A Lunar Lander Carrying Jeff Koons’ Art Is Flying Toward the Moon
The spacecraft, which finally launched on February 15, is expected to touch down on February 22
The artist Jeff Koons is famous for his balloon animal sculptures, which are made of stainless steel but look as if they could float away at any moment. Now, a trove of his artwork has left the ground—and the planet—and is flying toward the moon.
Jeff Koons: Moon Phases is aboard the lunar lander Odysseus, which just hitched a ride with a SpaceX Falcon 9 rocket. After a canceled Valentine’s Day launch, the rocket finally took off from the Kennedy Space Center in Florida at 1:05 a.m. yesterday.
The Houston-based company Intuitive Machines is overseeing the mission. If all goes according to plan, the lander will reach the moon’s surface on February 22.
Moon Phases includes 125 miniature moon sculptures. Measuring about an inch long, each moon is named after a famous figure—such as Galileo, David Bowie, Sojourner Truth or Leonardo da Vinci—and has a corresponding NFT offered by Pace Verso, Pace Gallery’s NFT platform.
“Moon Phases is Koons’ most ambitious work to date,” says Pace Verso in a statement. “The works in Jeff Koons: Moon Phases each correspond to a distinct phase of the moon—62 phases of the moon as seen from the Earth, 62 views of the moon as seen from different vantage points in space and one lunar eclipse.”
Just a couple hours away from the launch at 1AM EST Feb 14 of my artworks Moon Phases on Intuitive Machines’ IM-1 mission. The images capture the Nova-C lunar lander being encapsulated on SpaceX’s Falcon 9 rocket. I am honored to have the first authorized artwork on the Moon. pic.twitter.com/RpuSjbr7de
— Jeff Koons (@JeffKoons) February 13, 2024
Koons began developing the idea with scientist and designer Chantelle Baier a few years ago, per Artnet’s Jo Lawson-Tancred. While the launch was initially scheduled for 2022, the project has since encountered a series of obstacles.

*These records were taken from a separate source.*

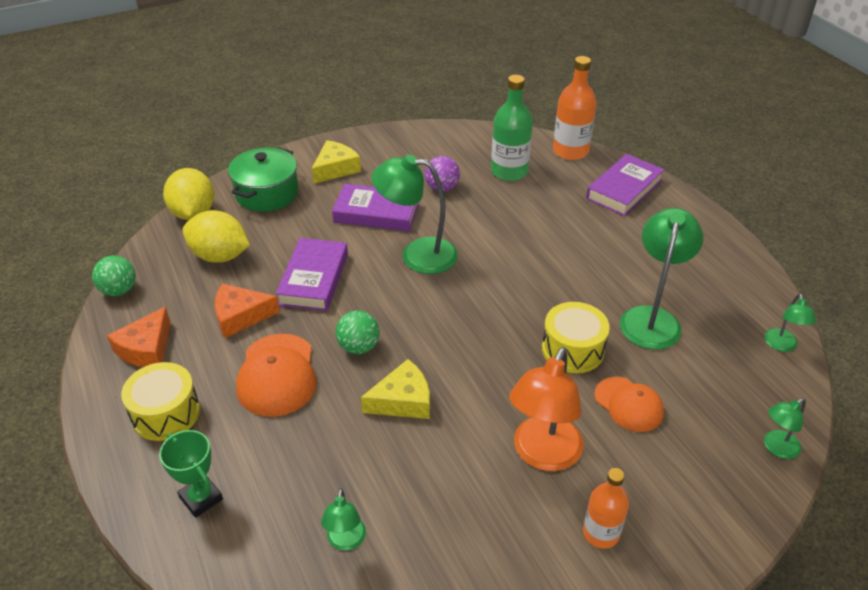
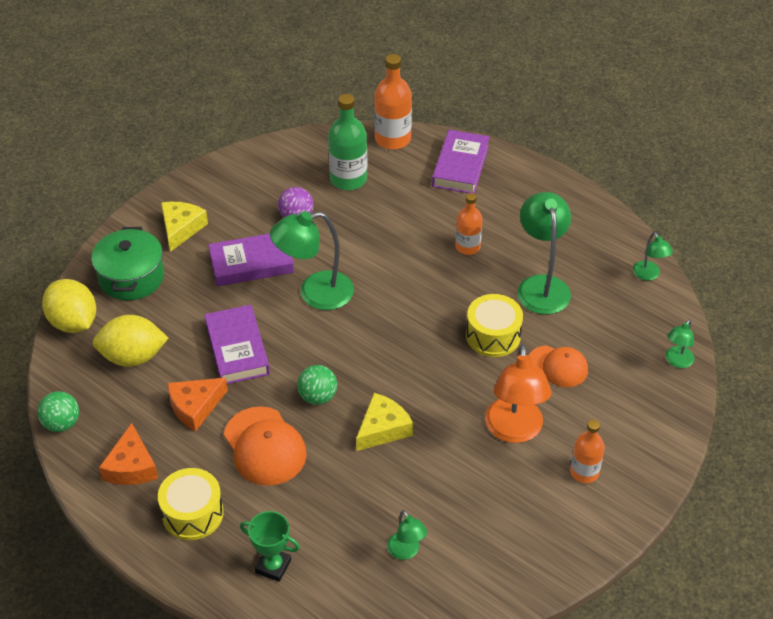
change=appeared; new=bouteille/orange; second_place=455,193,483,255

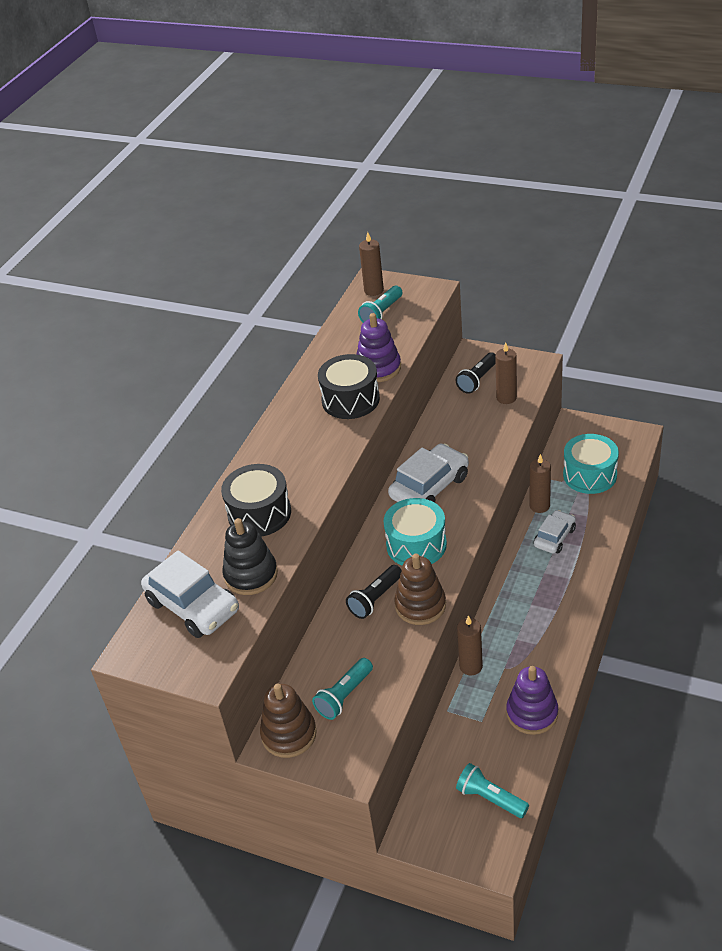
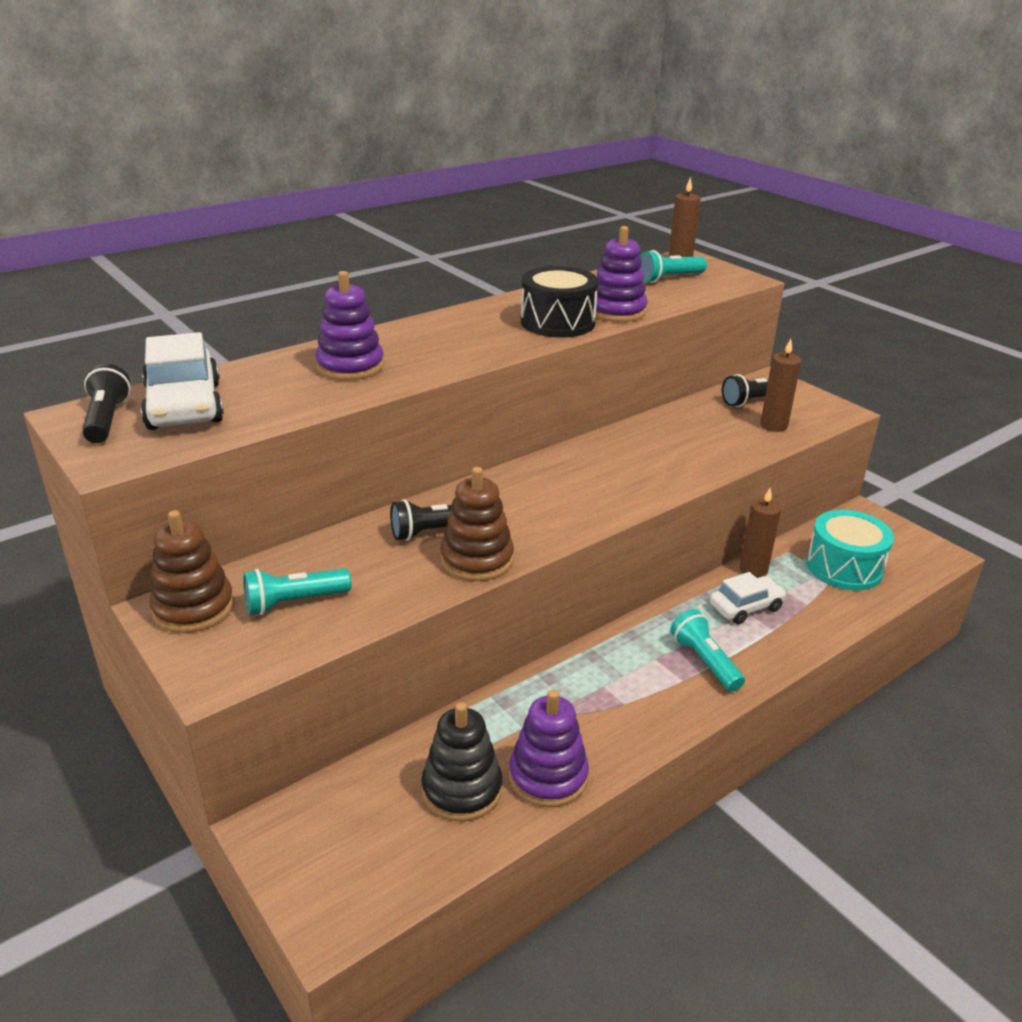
change=exchanged; old=tambour/noir; new=jouet à empiler/violet; first_place=221,464,291,537; second_place=315,271,384,380
change=relocated; old=jouet à empiler/noir; first_place=222,518,278,595; second_place=421,702,502,822
change=missing; old=tambour/turquoise; first_place=383,498,447,566
change=missing; old=voiture/blanc; first_place=388,443,469,503
change=relocated; old=lampe de poche/turquoise; first_place=456,763,529,818; second_place=670,609,745,692
change=missing; old=bougie/marron; first_place=457,616,483,676
change=appeared; new=lampe de poche/noir; second_place=82,364,131,443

On Wednesday, the launch was delayed due to the temperature of the craft’s methane fuel, which “was a little higher than they wanted,” Koons tells the New York Times’ Zachary Small. The delay “happened at the very last minute.”
If it reaches the moon, Moon Phases could be the first-ever authorized artwork to make it to the lunar surface—a distinction that Dubai-based artist Sacha Jafri has also been working to achieve. Other unauthorized artworks have been on the moon for decades: In 1971, for example, the crew of Apollo 15 dropped off a small aluminum figure by Belgian artist Paul Van Hoeydonck and a plaque commemorating 14 American and Soviet astronauts who lost their lives.
Of course, there are no guarantees that Moon Phases will reach its destination. The United States hasn’t landed on the moon since Apollo 17 in 1972. No privately owned spacecraft has ever made a lunar landing (though companies have tried and failed).
Mario Romero, the Intuitive Machines engineer who named the lander after the hero of Homer’s Greek epic, knows that Odysseus is not yet in the clear but hopes the craft will ultimately follow in its namesake’s footsteps.
“This journey takes much longer due to the many challenges, setbacks and delays,” says Romero in a statement, per the Times’ Kenneth Chang. “Traveling the daunting, wine-dark sea repeatedly tests his mettle, yet ultimately, Odysseus proves worthy and sticks the landing back home after ten years.”